Nvidia is looking to build a bigger presence outside of GPU sales by bringing its AI-specific software development kit to more applications.
Nvidia has announced that it will be adding support for the TensorRT-LLM SDK to Windows and models such as Stable Diffusion. The company said in a document: blog post Its purpose is to speed up the execution of large-scale language models (LLMs) and related tools.

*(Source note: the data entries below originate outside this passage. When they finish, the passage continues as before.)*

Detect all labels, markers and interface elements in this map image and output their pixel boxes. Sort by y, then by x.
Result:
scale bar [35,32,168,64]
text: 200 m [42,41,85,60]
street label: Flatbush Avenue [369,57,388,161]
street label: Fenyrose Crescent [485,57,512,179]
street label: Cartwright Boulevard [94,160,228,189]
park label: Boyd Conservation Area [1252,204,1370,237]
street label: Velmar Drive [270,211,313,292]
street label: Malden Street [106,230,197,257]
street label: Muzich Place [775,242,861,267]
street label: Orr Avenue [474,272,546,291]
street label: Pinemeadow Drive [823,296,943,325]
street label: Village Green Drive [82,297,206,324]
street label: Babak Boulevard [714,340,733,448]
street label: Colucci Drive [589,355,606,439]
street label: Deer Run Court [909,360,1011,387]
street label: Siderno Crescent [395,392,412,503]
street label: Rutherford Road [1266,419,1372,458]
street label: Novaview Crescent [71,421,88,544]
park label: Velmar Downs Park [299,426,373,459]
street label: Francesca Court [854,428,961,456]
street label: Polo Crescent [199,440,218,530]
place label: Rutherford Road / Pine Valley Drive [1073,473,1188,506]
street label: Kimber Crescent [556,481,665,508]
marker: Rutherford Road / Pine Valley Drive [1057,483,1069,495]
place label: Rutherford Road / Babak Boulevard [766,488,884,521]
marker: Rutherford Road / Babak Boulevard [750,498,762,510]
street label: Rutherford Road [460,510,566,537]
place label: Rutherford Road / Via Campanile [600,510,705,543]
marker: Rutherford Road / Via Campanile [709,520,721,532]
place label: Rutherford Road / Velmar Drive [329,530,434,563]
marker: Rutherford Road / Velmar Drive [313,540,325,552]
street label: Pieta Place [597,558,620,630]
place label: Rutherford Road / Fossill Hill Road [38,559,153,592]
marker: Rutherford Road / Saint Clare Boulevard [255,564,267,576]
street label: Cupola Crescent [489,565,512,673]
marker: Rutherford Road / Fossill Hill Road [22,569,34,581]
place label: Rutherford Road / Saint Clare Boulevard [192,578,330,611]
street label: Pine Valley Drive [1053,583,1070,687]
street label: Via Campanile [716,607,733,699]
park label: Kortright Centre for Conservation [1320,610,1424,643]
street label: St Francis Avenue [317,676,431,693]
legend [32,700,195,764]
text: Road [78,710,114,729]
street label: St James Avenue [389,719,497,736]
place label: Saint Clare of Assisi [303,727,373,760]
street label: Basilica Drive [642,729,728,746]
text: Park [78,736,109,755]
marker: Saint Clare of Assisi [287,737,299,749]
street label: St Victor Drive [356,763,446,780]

TensorRT accelerates inference, the process of examining pre-trained information, such as newly generated stable diffusion images, to calculate probabilities and derive results. With this software, Nvidia hopes to play a bigger role on the inference side of generative AI.
TensorRT-LLM decomposes LLM and allows it to run faster on Nvidia’s H100 GPU. Works with LLMs such as Meta’s Llama 2 and other AI models such as Stability AI’s Stable Diffusion. The company says that by running his LLM through TensorRT-LLM, “this speedup significantly improves the experience of using more advanced LLMs, such as writing and coding assistants.”
In other words, Nvidia not only provides GPUs to train and run LLMs, but also provides the ability to run and work on models so that users don’t have to look for other ways to make the AI they generate more cost-effective. We would also like to provide software that can speed up the process.
The company said that TensorRT-LLM is “publicly available to anyone who wants to use or integrate it,” and that the SDK can be accessed on top of TensorRT-LLM. site.
Nvidia already has a near monopoly on powerful chips that train LLMs like GPT-4. And training and running an LLM typically requires a large amount of GPUs. Demand for H100 GPUs is skyrocketing. The estimated price reaches $40,000 per chip. The company has announced that a new version of its GPU, his GH200, will be released next year. No wonder in the second quarter he Nvidia’s revenue increased to his $ 13.5 billion.
However, the world of generative AI is rapidly advancing, and new ways to run LLM without requiring large amounts of expensive GPUs are emerging. Companies such as Microsoft and AMD have announced that they will manufacture their own chips to reduce their dependence on Nvidia.
And companies are turning to the inference side of AI development. AMD plans to acquire software company Nod.ai specifically to support LLM running on AMD chips. SambaNova already offers It also includes services that facilitate model execution.
For now, Nvidia remains the hardware leader in generative AI, but it’s already looking toward a future where people won’t need to buy its GPUs in bulk.